Mototherapie in der OGS
Spielerisch Körpergefühl und Selbstvertrauen entwickeln

Freckenhorst -

„Supersport“ haben insgesamt 17 Erstklässler der Everwordschule ein Angebot getauft, um das sie ihre Mitschüler glühend beneiden. Seit Februar – und das zunächst für ein Jahr – kommen die Sechs- und Siebenjährigen vormittags, im Zuge des Offenen Ganztags (OGS) vor allem aber auch nachmittags in den Genuss einer Extra-Portion Sport. Hinter „Supersport“ verbirgt sich ein mototherapeutisches Angebot für Kinder und Jugendliche, angeboten vom Verein für Mototherapie und Psychomotorische Entwicklungsförderung.

Freitag, 14.03.2014, 23:03 Uhr

Mototherapie helfe Kindern mit Auffälligkeiten in der Wahrnehmung und Bewegung, erläutert Tanja Salaj , Mitarbeiterin des Vereins. Beim Schaukeln auf einer großen Matte oder auf der schiefen Ebene bauten die Sechs- und Siebenjährigen Ängste vor Bewegungssituationen und Leistungsanforderungen ab, schulten ihre Sinne und ihr Sozialverhalten, wovon letztlich der gesamte Klassenverband profitiere. Auf spielerische Weise entwickelten sie in einem leistungsfreien Raum – es gibt keine Zensuren – neben einem guten Körpergefühl Selbstvertrauen.

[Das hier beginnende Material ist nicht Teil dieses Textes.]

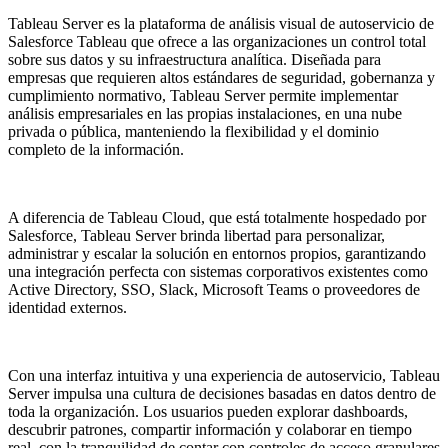
Tableau Server es la plataforma de análisis visual de autoservicio de
Salesforce Tableau que ofrece a las organizaciones un control total
sobre sus datos y su infraestructura analítica. Diseñada para
empresas que requieren altos estándares de seguridad, gobernanza y
cumplimiento normativo, Tableau Server permite implementar
análisis empresariales en las propias instalaciones, en una nube
privada o pública, manteniendo la flexibilidad y el dominio
completo de la información.
A diferencia de Tableau Cloud, que está totalmente hospedado por
Salesforce, Tableau Server brinda libertad para personalizar,
administrar y escalar la solución en entornos propios, garantizando
una integración perfecta con sistemas corporativos existentes como
Active Directory, SSO, Slack, Microsoft Teams o proveedores de
identidad externos.
Con una interfaz intuitiva y una experiencia de autoservicio, Tableau
Server impulsa una cultura de decisiones basadas en datos dentro de
toda la organización. Los usuarios pueden explorar dashboards,
descubrir patrones, compartir información y colaborar en tiempo
real, con la tranquilidad de contar con controles de acceso granulares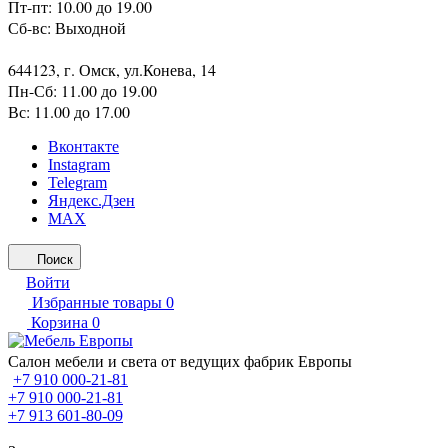
Пт-пт: 10.00 до 19.00
Сб-вс: Выходной
644123, г. Омск, ул.Конева, 14
Пн-Сб: 11.00 до 19.00
Вс: 11.00 до 17.00
Вконтакте
Instagram
Telegram
Яндекс.Дзен
MAX
Поиск
Войти
Избранные товары
0
Корзина
0
Салон мебели и света от ведущих фабрик Европы
+7 910 000-21-81
+7 910 000-21-81
+7 913 601-80-09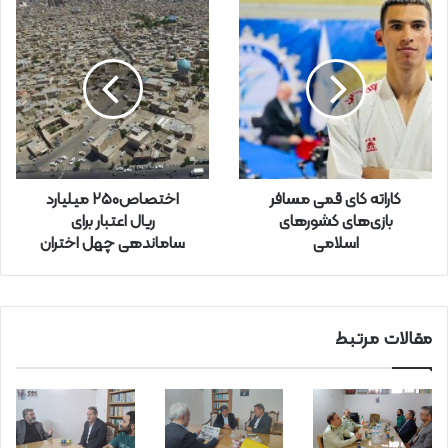
ل
خ
و
د
ر
ا
و
ا
ر
کاراته کای قمی مسافر
اختصاص۲۵۰ میلیارد
د
بازی‌های کشور‌های
ریال اعتبار برای
ک
اسلامی
ساماندهی چهل اختران
ن
ی
د
مقالات مرتبط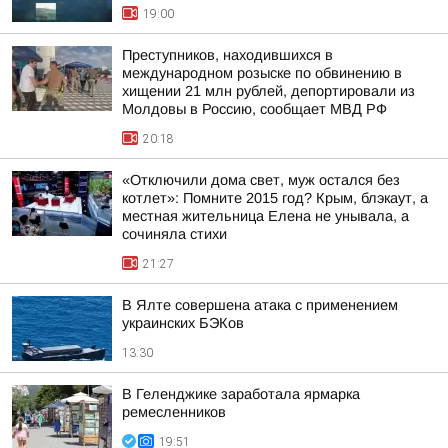
19:00
Преступников, находившихся в
международном розыске по обвинению в
хищении 21 млн рублей, депортировали из
Молдовы в Россию, сообщает МВД РФ
20:18
«Отключили дома свет, муж остался без
котлет»: Помните 2015 год? Крым, блэкаут, а
местная жительница Елена не унывала, а
сочиняла стихи
21:27
В Ялте совершена атака с применением
украинских БЭКов
13:30
В Геленджике заработала ярмарка
ремесленников
19:51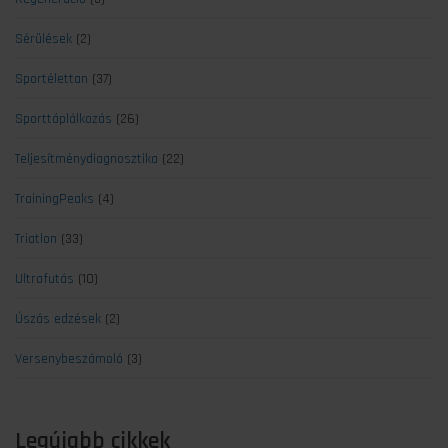
Sérülések
(2)
Sportélettan
(37)
Sporttáplálkozás
(26)
Teljesítménydiagnosztika
(22)
TrainingPeaks
(4)
Triatlon
(33)
Ultrafutás
(10)
Úszás edzések
(2)
Versenybeszámoló
(3)
Legújabb cikkek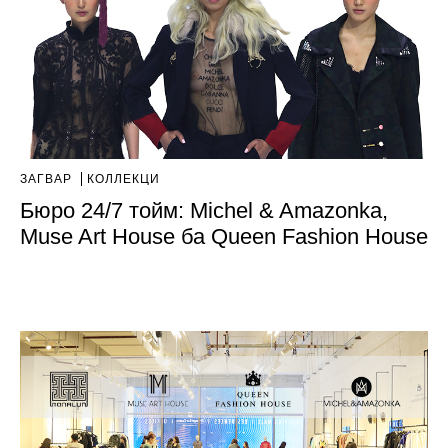
ЗАГВАР
КОЛЛЕКЦИ
Бюро 24/7 тойм: Michel & Amazonka,
Muse Art House ба Queen Fashion House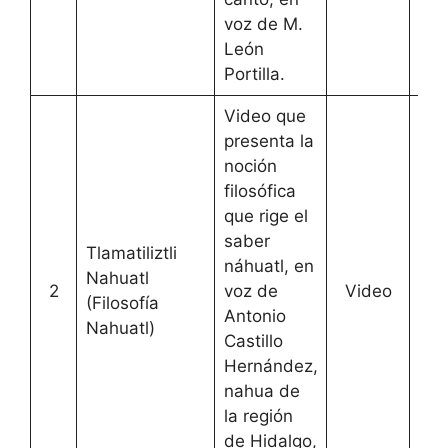
voz de M.
León
Portilla.
Video que
presenta la
noción
filosófica
que rige el
saber
Tlamatiliztli
náhuatl, en
Nahuatl
2
voz de
Video
[
Ac
(Filosofía
Antonio
Nahuatl)
Castillo
Hernández,
nahua de
la región
de Hidalgo,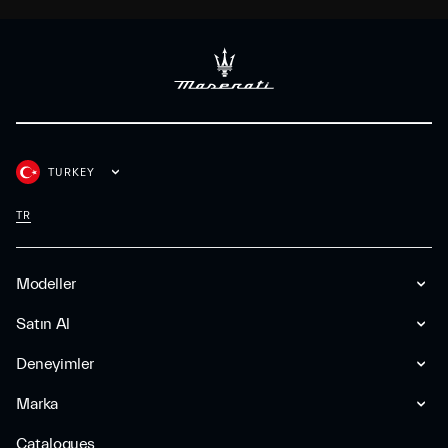
TURKEY
TR
Modeller
Satın Al
Deneyimler
Marka
Catalogues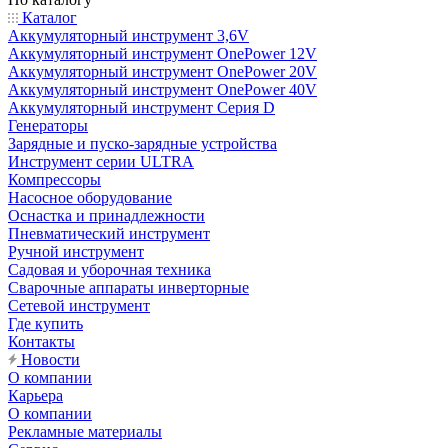
Каталог
Аккумуляторный инструмент 3,6V
Аккумуляторный инструмент OnePower 12V
Аккумуляторный инструмент OnePower 20V
Аккумуляторный инструмент OnePower 40V
Аккумуляторный инструмент Серия D
Генераторы
Зарядные и пуско-зарядные устройства
Инструмент серии ULTRA
Компрессоры
Насосное оборудование
Оснастка и принадлежности
Пневматический инструмент
Ручной инструмент
Садовая и уборочная техника
Сварочные аппараты инверторные
Сетевой инструмент
Где купить
Контакты
Новости
О компании
Карьера
О компании
Рекламные материалы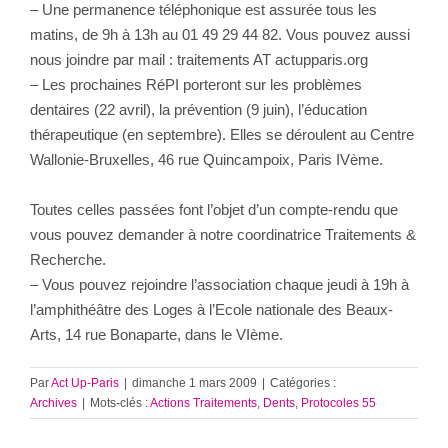
– Une permanence téléphonique est assurée tous les
matins, de 9h à 13h au 01 49 29 44 82. Vous pouvez aussi
nous joindre par mail : traitements AT actupparis.org
– Les prochaines RéPI porteront sur les problèmes
dentaires (22 avril), la prévention (9 juin), l’éducation
thérapeutique (en septembre). Elles se déroulent au Centre
Wallonie-Bruxelles, 46 rue Quincampoix, Paris IVème.
Toutes celles passées font l’objet d’un compte-rendu que
vous pouvez demander à notre coordinatrice Traitements &
Recherche.
– Vous pouvez rejoindre l’association chaque jeudi à 19h à
l’amphithéâtre des Loges à l’Ecole nationale des Beaux-
Arts, 14 rue Bonaparte, dans le VIème.
Par
Act Up-Paris
|
dimanche 1 mars 2009
|
Catégories :
Archives
|
Mots-clés :
Actions Traitements
,
Dents
,
Protocoles 55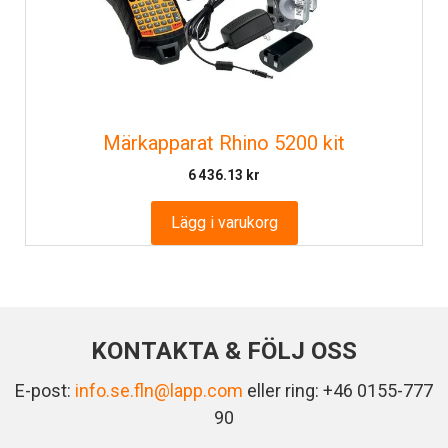
Märkapparat Rhino 5200 kit
6 436.13
kr
Lägg i varukorg
KONTAKTA & FÖLJ OSS
E-post:
info.se.fln@lapp.com
eller ring: +46 0155-777
90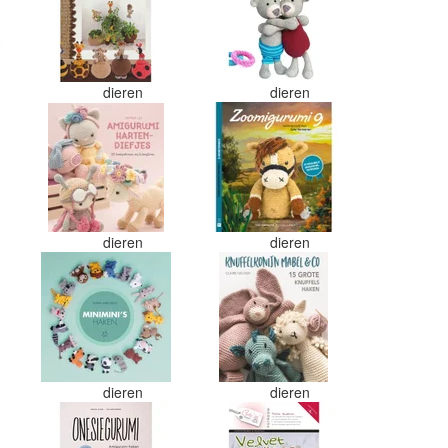
dieren
dieren
dieren
dieren
dieren
dieren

Wie positiv sich das therapeutische Verfahren auf die individuelle Entwicklung der Kinder auswirkt, erlebt Sabine Kock , Lehrerin einer inklusiven Klasse, gerade hautnah. Einer ihrer Schützlinge trete jetzt, nach wenigen Wochen, Erwachsenen gegenüber schon viel selbstbewusster auf und bekunde klar und deutlich seinen Willen. Ja, er sei sogar ein klein wenig aufmüpfig, berichtet die Pädagogin, die in ihrer Klasse 23 Kinder ohne und drei Kinder mit sonderpädagogischem Förderbedarf unterrichtet. Unterstützt wird sie dabei stundenweise durch eine Sonderpädagogin und durch Tim Kischel, Integrationshelfer eines der Kinder.

Auf das vom Kreis Warendorf geförderte inklusive Bewegungsangebot für Kinder und Jugendliche sei sie von Schulsozialarbeiterin Heike Tüttelmann hingewiesen worden, berichtet Kock. Die Diplom Sozialpädagogin, Mitarbeiterin im Caritas Netzwerk für Familien, hatte als Schulsozialarbeiterin in der Overbergschule bereits positive Erfahrungen mit dem Angebot gesammelt, das auch an anderen Schulen sinnvoll sei.

Auch daran zeige sich, wie sinnvoll die Beschäftigung von Schulsozialarbeitern in Schulen sei, findet Schulleiter Albrecht Haffner: „Diese Kompetenz in den Schulen muss man nutzen“ Schließlich sei es das Ziel, „den besten Platz für jedes Kind zu bauen“. Heike Tüttelmann half auch, als es galt weitere Fördermöglichkeiten aufzutun. So hat die Aktion Mensch einen Antrag der Schule positiv beschieden und finanziert das inklusive mototherapeutische Bewegungsangebot in der Offenen Ganztagsschule im Zuge seiner Förderaktion „Miteinander gestalten“ mit 3 950 Euro.